German Two-Year Yields Fall to Record as Haven Demand Persists

  • Notes gain for fourth day as Le Pen rises in French polls
  • Spread to Treasuries at widest since 2000 on policy divergence

German two-year notes climbed for a fourth day, pushing the yield to a record low, as investors sought the region’s safest assets amid growing concern over the outcome of the French presidential election.

The yield spread between the securities and similar-maturity Treasuries touched the widest in almost 17 years as the latest polls showed anti-euro candidate Marine Le Pen narrowing the gap against a second-round competitor.
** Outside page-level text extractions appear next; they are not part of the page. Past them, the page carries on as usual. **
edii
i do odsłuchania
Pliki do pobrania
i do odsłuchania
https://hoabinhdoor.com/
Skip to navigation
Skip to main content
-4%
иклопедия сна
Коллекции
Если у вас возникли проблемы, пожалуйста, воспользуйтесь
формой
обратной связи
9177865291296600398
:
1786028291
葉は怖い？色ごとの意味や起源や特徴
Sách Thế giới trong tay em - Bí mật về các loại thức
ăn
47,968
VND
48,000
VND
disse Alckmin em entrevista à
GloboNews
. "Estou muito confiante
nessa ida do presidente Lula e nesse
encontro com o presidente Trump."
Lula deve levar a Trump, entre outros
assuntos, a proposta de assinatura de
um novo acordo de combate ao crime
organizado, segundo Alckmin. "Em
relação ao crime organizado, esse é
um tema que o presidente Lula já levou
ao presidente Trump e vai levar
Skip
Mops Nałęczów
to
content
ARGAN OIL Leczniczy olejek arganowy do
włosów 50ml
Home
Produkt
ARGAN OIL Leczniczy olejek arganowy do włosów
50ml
“People are just afraid to fade the move,” said Alexander Aldinger, an interest-rate strategist at Bayerische Landesbank in Munich. “If we can see some stabilization in political news we will stop at current levels and I can’t see that we’ll reach minus one percent.”
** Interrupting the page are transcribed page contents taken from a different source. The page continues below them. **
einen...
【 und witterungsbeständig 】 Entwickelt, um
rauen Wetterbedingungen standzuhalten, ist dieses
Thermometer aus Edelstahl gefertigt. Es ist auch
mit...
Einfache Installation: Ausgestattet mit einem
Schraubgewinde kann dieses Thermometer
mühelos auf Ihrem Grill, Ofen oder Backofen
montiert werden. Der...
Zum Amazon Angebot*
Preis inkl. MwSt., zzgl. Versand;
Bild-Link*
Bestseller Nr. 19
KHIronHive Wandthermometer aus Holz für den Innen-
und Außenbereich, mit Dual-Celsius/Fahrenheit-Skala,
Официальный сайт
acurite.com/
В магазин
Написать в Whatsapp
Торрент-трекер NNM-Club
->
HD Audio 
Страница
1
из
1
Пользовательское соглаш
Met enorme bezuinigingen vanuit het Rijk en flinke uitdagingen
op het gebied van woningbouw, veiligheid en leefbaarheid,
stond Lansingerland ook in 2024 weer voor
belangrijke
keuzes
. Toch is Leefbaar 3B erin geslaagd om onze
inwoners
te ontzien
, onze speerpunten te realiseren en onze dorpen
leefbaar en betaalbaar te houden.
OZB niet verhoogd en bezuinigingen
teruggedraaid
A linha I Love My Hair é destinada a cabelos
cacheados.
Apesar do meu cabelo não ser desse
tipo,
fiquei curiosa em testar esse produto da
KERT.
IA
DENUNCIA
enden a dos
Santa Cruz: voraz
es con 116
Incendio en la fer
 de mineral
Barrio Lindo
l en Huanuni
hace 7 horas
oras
The yield on German two-year notes dropped as much as five basis points to a record minus 0.915 percent. That pushed the spread versus similar-maturity Treasuries to 213 basis points, the most on a closing basis since March 2000.

The European Central Bank’s commitment to its bond-buying program contrasts with expectations for as many as three interest-rate hikes in the U.S. this year, a policy divergence that is also widening the spread between German and Treasury bond yields.

Investors are protected by the ECB at the short-end, and are omitting long-end bets because of steepening risks, Aldinger said. Germany failed to attract enough bids to meet a 1-billion-euro issuance target of 30-year bonds at an auction on Wednesday.

The sharp widening in sovereign spreads within Europe and between Germany and the U.S. is similar to exchange-rate moves during the U.K. and French currency crises of 1992 and 1993, according to Simon Derrick, the chief currency strategist at Bank of New York Mellon Corp. in London.